Le avventure della lettera “Acca”

(Adottato da un articolo nel Corriere della Sera.)

In francese, c’è “heure” (ora) e in inglese c’è “hour” (ora) e “heir”(erede).  In questi casi, l’acca è muta.  Ci sono molte parole in inglese, come “help” (aiuta) e “horse” (cavallo), in cui l’acca è aspirata.  Ma in italiano, l’acca è sempre muta: ho un cane; hai un gatto; chi è qui?  Si scrive ma non si legge, si vede ma non si sente.

La storia dell’acca italiana è antica quanto quella dell’alfabeto che, fu inventato dai fenici.  Le prime iscrizioni conosciute risalgono al 1000 a.

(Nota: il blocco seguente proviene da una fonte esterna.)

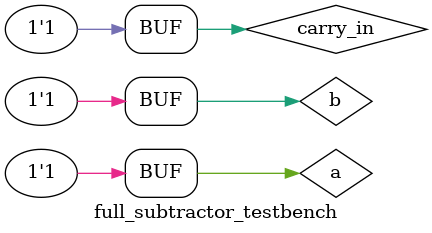
<source format=v>
module full_subtractor_testbench(); 
	reg a, b, carry_in;
	wire sub, borrow;

	full_subtractor fatb (sub, borrow, a, b, carry_in);

	initial begin
	a = 1'b0; b = 1'b0; carry_in = 1'b0;
	#20;
	a = 1'b0; b = 1'b0; carry_in = 1'b1;
	#20;
	a = 1'b0; b = 1'b1; carry_in = 1'b0;
	#20;
	a = 1'b0; b = 1'b1; carry_in = 1'b1;
	#20;
	a = 1'b1; b = 1'b0; carry_in = 1'b0;
	#20;
	a = 1'b1; b = 1'b0; carry_in = 1'b1;
	#20;
	a = 1'b1; b = 1'b1; carry_in = 1'b0;
	#20;
	a = 1'b1; b = 1'b1; carry_in = 1'b1;
end
 
 
initial
begin
$monitor("time = %2d, a =%1b, b=%1b, carry_in=%1b, sum=%1b, carry_out=%1b", $time, a, b, carry_in, sub, borrow);
end
 
endmodule
</source>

C.  La “het” era l’ottava lettera dell’alfabeto fenicio e si scriveva con un segno a forma di rettangolo con un trattino in mezzo (“acca chiusa”).  Corrispondeva a un suono sconosciuto dagli italiani che veniva prodotto con un restringimento della cavità orale all’altezza della faringe.

A partire dal IX secolo a.C., i commercianti libanesi avevano contatti sempre più frequenti con i greci che erano a conoscenza delle loro straordinarie invenzioni tecnologiche, dal vetro all’alfabeto.  L’adozione dell’alfabeto fu un processo complesso perché il greco antico era una lingua indoeuropea con suoni diversi dal fenicio che era una lingua semitica.  In greco molte parole iniziavano con delle vocali aspirate.  Queste parole furono trascritte con il segno “het” davanti che stava a indicare appunto un’aspirazione.

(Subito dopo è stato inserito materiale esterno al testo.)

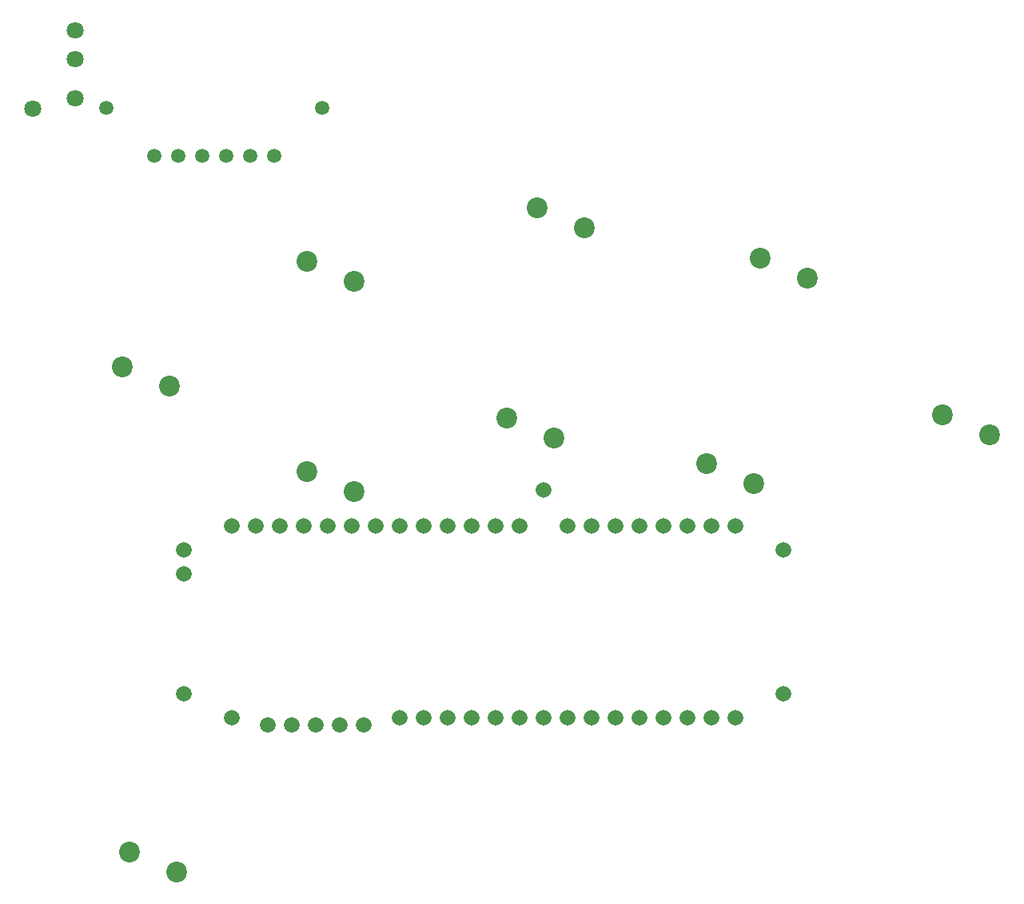
<source format=gbs>
G04 #@! TF.GenerationSoftware,KiCad,Pcbnew,8.0.2*
G04 #@! TF.CreationDate,2024-05-28T17:08:08+09:00*
G04 #@! TF.ProjectId,LLv2_R,4c4c7632-5f52-42e6-9b69-6361645f7063,rev?*
G04 #@! TF.SameCoordinates,Original*
G04 #@! TF.FileFunction,Soldermask,Bot*
G04 #@! TF.FilePolarity,Negative*
%FSLAX46Y46*%
G04 Gerber Fmt 4.6, Leading zero omitted, Abs format (unit mm)*
G04 Created by KiCad (PCBNEW 8.0.2) date 2024-05-28 17:08:08*
%MOMM*%
%LPD*%
G01*
G04 APERTURE LIST*
%ADD10C,2.200000*%
%ADD11C,1.800000*%
%ADD12C,1.665000*%
%ADD13C,1.500000*%
G04 APERTURE END LIST*
D10*
G04 #@! TO.C,\u00D7*
X39811000Y-52083000D03*
X34811000Y-49983000D03*
G04 #@! TD*
D11*
G04 #@! TO.C,J1*
X10250000Y-6300000D03*
X10250000Y-10400000D03*
X5750000Y-11500000D03*
X10250000Y-3200000D03*
G04 #@! TD*
D10*
G04 #@! TO.C,\u3007*
X60947000Y-46426000D03*
X55947000Y-44326000D03*
G04 #@! TD*
G04 #@! TO.C,L2*
X21000000Y-92400000D03*
X16000000Y-90300000D03*
G04 #@! TD*
G04 #@! TO.C,\u25B3*
X64195000Y-24161000D03*
X59195000Y-22061000D03*
G04 #@! TD*
D12*
G04 #@! TO.C,Teensy4.1*
X26810000Y-76050000D03*
X29350000Y-55730000D03*
X30620000Y-76810000D03*
X38240000Y-76810000D03*
X39510000Y-55730000D03*
X40780000Y-76810000D03*
X42050000Y-55730000D03*
X44590000Y-55730000D03*
X47130000Y-55730000D03*
X49670000Y-55730000D03*
X52210000Y-55730000D03*
X52210000Y-76050000D03*
X54750000Y-76050000D03*
X57290000Y-76050000D03*
X59830000Y-76050000D03*
X62370000Y-55730000D03*
X62370000Y-76050000D03*
X64910000Y-55730000D03*
X64910000Y-76050000D03*
X67450000Y-55730000D03*
X67450000Y-76050000D03*
X69990000Y-55730000D03*
X69990000Y-76050000D03*
X72530000Y-55730000D03*
X72530000Y-76050000D03*
X75070000Y-55730000D03*
X75070000Y-76050000D03*
X77610000Y-76050000D03*
X80150000Y-76050000D03*
X85230000Y-73510000D03*
X44590000Y-76050000D03*
X47130000Y-76050000D03*
X49670000Y-76050000D03*
X57290000Y-55730000D03*
X54750000Y-55730000D03*
X36970000Y-55730000D03*
X34430000Y-55730000D03*
X31890000Y-55730000D03*
X85230000Y-58270000D03*
X80150000Y-55730000D03*
X77610000Y-55730000D03*
X35700000Y-76810000D03*
X33160000Y-76810000D03*
X21730000Y-58270000D03*
X21730000Y-60810000D03*
X59830000Y-51920000D03*
X26810000Y-55730000D03*
X21730000Y-73510000D03*
G04 #@! TD*
D10*
G04 #@! TO.C,R1*
X87743000Y-29484000D03*
X82743000Y-27384000D03*
G04 #@! TD*
G04 #@! TO.C,R2*
X82110000Y-51267000D03*
X77110000Y-49167000D03*
G04 #@! TD*
G04 #@! TO.C,R3*
X20254000Y-40958000D03*
X15254000Y-38858000D03*
G04 #@! TD*
G04 #@! TO.C,L1*
X107082000Y-46105000D03*
X102082000Y-44005000D03*
G04 #@! TD*
D13*
G04 #@! TO.C,4090USBCBreakout1*
X13540000Y-11430000D03*
X18620000Y-16510000D03*
X21160000Y-16510000D03*
X23700000Y-16510000D03*
X26240000Y-16510000D03*
X28780000Y-16510000D03*
X31320000Y-16510000D03*
X36400000Y-11430000D03*
G04 #@! TD*
D10*
G04 #@! TO.C,\u25A1*
X39811000Y-29833000D03*
X34811000Y-27733000D03*
G04 #@! TD*
M02*

</source>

Verso la fine del VII secolo a.C., ci fu una semplificazione dell’antico segno “het”: i due trattini superiore e inferiore vennero tralasciati e la lettera assunse la forma della acca corrente.  Si passò, così, gradualmente, dalla “acca chiusa” alla “acca aperta”.

In greco antico esistevano molti dialetti.  A Mileto e più in generale nella Ionia asiatica corrispondente alla costa centrale della Turchia, i greci parlavano un dialetto privo di aspirazioni.  Usavano il simbolo “het” fenicio per indicare la vocale “e” lunga.  Nel 403 a.C. la città di Atene decise con un decreto ufficiale di adottare l’alfabeto di Mileto.  Fu così che il segno a forma di “acca” si impose quasi ovunque nel mondo greco come simbolo della lettera eta, cioè della “e” lunga, mentre per indicare il suono aspirato entrò lo “spirito aspro” sopra le vocali iniziali.

Il segno a forma di acca ebbe una sorte diversa nelle colonie greche in Campania.  La prima era a Cuma (ora un sito archeologico a Napoli), che fu fondata dai greci dell’isola Eubea nell’VIII secolo.  Nell’alfabeto dei cumani quel segno continuava a indicare il suono dell’acca aspirata e così passò anche ai romani che adottarono il simbolo nella sua variante aperta proprio per indicare il suono dell’aspirazione all’inizio di molte parole latine (per esempio, homo per uomo, habere per avere), da cui l’acca che sopravvive ancora in italiano—anche se muta—nelle voci del verbo avere.

Come avvenne il passaggio dalla acca aspirata latina all’acca muta italiana?  Nell’antica Roma i ricchi parlavano in un modo e i poveri in un altro: la lingua colta marcava l’acca all’inizio delle parole, e il popolo ignorante invece non pronunciava l’acca.  Ne dà testimonianza Catullo in una sua poesia in cui ironizza su un certo Arrio che per darsi un tono piazza l’acca aspirata a sproposito un po’ dappertutto.

La lingua parlata italiana ereditò la dizione del latino rustico che non pronunciava il suono aspirato all’inizio della parola.  Tuttavia l’acca sopravvisse nell’italiano scritto.  Fra i suoi paladini più convinti nel Rinascimento, ci fu Ludovico Ariosto: “Chi leva la H all’huomo, e chi la leva all’honore, non è degno di honore”.  Alla fine però i nemici dell’acca ebbero la meglio e imposero una grafia semplificata senza il segno “H” all’inizio della parola.  A partire dalla fine del Seicento si definì una consuetudine ortografica che salvava l’acca solo nelle prime tre persone singolari e nella terza plurale dell’indicativo presente del verbo avere: quindi “ho,” “hai,” “ha,” “hanno”, quelle cioè che si prestavano a confusione con altre parole dal suono uguale ma dal significato diverso – o, ai, a, anno.

Ora possiamo spiegare i manuali scolastici ai bambini e perché nella coniugazione del verbo avere, non scriviamo habbiamo e havete.